Dibattito del Centro studi del pensiero liberale con Pagano, Bonanni e Consorti
CHIETI. L’economia vista con gli occhi dei politici, degli imprenditori e dei rappresentanti del mondo accademico. Si è parlato di strumenti di defiscalizzazione per le piccole e medie imprese e implementazione dei principi di economia liberale per lo sviluppo del tessuto economico territoriale e della microimpresa nel convegno organizzato dalla territoriale provinciale di Chieti del Centro studi del pensiero liberale presieduta dall’imprenditore teatino Manuel Pantalone.
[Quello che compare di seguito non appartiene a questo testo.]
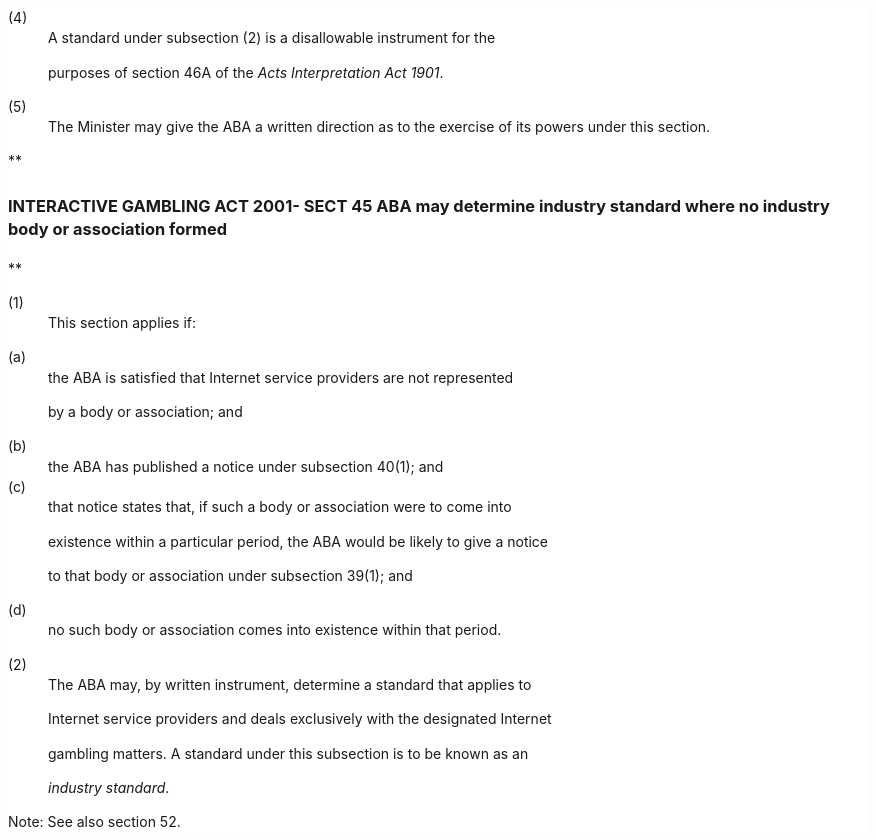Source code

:  </dl></dl>

<dl compact="">

<dt>(4)</dt><dd>A standard under subsection&#160;(2) is a disallowable instrument for the

purposes of section&#160;46A of the _Acts Interpretation Act 1901_.</dd> <dt>(5)</dt><dd>The Minister may give the ABA a written direction as to the exercise of its powers under this section. </dd> </dl>

**

###  INTERACTIVE GAMBLING ACT 2001- SECT 45  ABA may determine industry standard where no industry body or association formed 
**

<dl compact="">

<dt>(1)</dt><dd>This section applies if:

</dd> </dl>

<dl compact=""><dl compact=""><dl compact="">

<dt>(a)</dt><dd>the ABA is satisfied that Internet service providers are not represented

by a body or association; and</dd>

<dt>(b)</dt><dd>the ABA has published a notice under subsection 40(1); and</dd>

<dt>(c)</dt><dd>that notice states that, if such a body or association were to come into

existence within a particular period, the ABA would be likely to give a notice

to that body or association under subsection 39(1); and</dd>

<dt>(d)</dt><dd>no such body or association comes into existence within that period.

</dd>

</dl></dl></dl>

<dl compact="">

<dt>(2)</dt><dd>The ABA may, by written instrument, determine a standard that applies to

Internet service providers and deals exclusively with the designated Internet

gambling matters. A standard under this subsection is to be known as an

_industry standard_.

</dd> </dl>

<dl compact=""><dl compact="">

Note:	See also section&#160;52.

 </dl></dl>

<dl compact="">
Circolo degli amici gremito per l’occasione: tra i relatori, l’ex segretario generale della Cisl e presidente della fondazione Silvio Spaventa Raffaele Bonanni, il presidente della Federazione dei giovani imprenditori e professionisti delle province di Chieti e Pescara Paolo De Cesare, il prorettore dell’università d’Annunzio Augusta Consorti, il consigliere regionale Mauro Febbo, l’ex sottosegretario Giovanni Dell’Elce, il senatore Nazario Pagano e Francesco Ferri, presidente nazionale del Centro studi del pensiero liberale.
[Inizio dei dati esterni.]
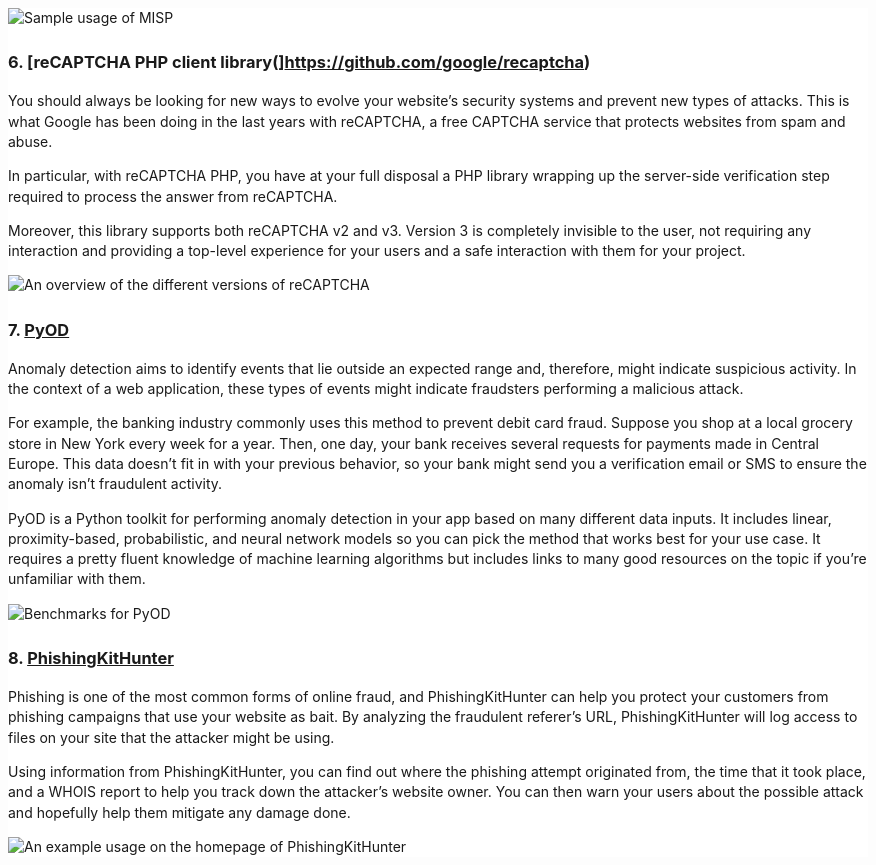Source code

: ![Sample usage of MISP](https://i.imgur.com/q527sZk.png)

### 6. [reCAPTCHA PHP client library(]https://github.com/google/recaptcha)

You should always be looking for new ways to evolve your website’s security systems and prevent new types of attacks. This is what Google has been doing in the last years with reCAPTCHA, a free CAPTCHA service that protects websites from spam and abuse.

In particular, with reCAPTCHA PHP, you have at your full disposal a PHP library wrapping up the server-side verification step required to process the answer from reCAPTCHA.
 
Moreover, this library supports both reCAPTCHA v2 and v3. Version 3 is completely invisible to the user, not requiring any interaction and providing a top-level experience for your users and a safe interaction with them for your project.

![An overview of the different versions of reCAPTCHA](https://i.imgur.com/wH3f6hS.png)

### 7. [PyOD](https://github.com/yzhao062/pyod)

Anomaly detection aims to identify events that lie outside an expected range and, therefore, might indicate suspicious activity. In the context of a web application, these types of events might indicate fraudsters performing a malicious attack.

For example, the banking industry commonly uses this method to prevent debit card fraud. Suppose you shop at a local grocery store in New York every week for a year. Then, one day, your bank receives several requests for payments made in Central Europe. This data doesn’t fit in with your previous behavior, so your bank might send you a verification email or SMS to ensure the anomaly isn’t fraudulent activity.

PyOD is a Python toolkit for performing anomaly detection in your app based on many different data inputs. It includes linear, proximity-based, probabilistic, and neural network models so you can pick the method that works best for your use case. It requires a pretty fluent knowledge of machine learning algorithms but includes links to many good resources on the topic if you’re unfamiliar with them.

![Benchmarks for PyOD](https://i.imgur.com/BvSHCgW.png)

### 8. [PhishingKitHunter](https://github.com/t4d/PhishingKitHunter)

Phishing is one of the most common forms of online fraud, and PhishingKitHunter can help you protect your customers from phishing campaigns that use your website as bait. By analyzing the fraudulent referer’s URL, PhishingKitHunter will log access to files on your site that the attacker might be using. 

Using information from PhishingKitHunter, you can find out where the phishing attempt originated from, the time that it took place, and a WHOIS report to help you track down the attacker’s website owner. You can then warn your users about the possible attack and hopefully help them mitigate any damage done.

![An example usage on the homepage of PhishingKitHunter](https://i.imgur.com/LOsNO5d.png)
«Occorre abbattere gli ostacoli alla competitività che spesso sono esterni all’impresa», ha detto Pantalone, «bisogna migliorare il rapporto tra privati e pubblica amministrazione». Per la Consorti, «la formazione delle risorse umane è oggi fattore imprescindibile per creare un tangibile valore aggiunto». «Occorre ridare fiducia alla microimpresa partendo dalle attività commerciali», ha detto De Cesare, «chiunque apra un’attività in un locale sfitto da almeno tre anni dovrebbe avere delle esenzioni su Tari, Tasi e Cosap». Per Bonanni, «puntare sulle aziende locali significa creare profitto sul territorio ed aumentare l’occupazione».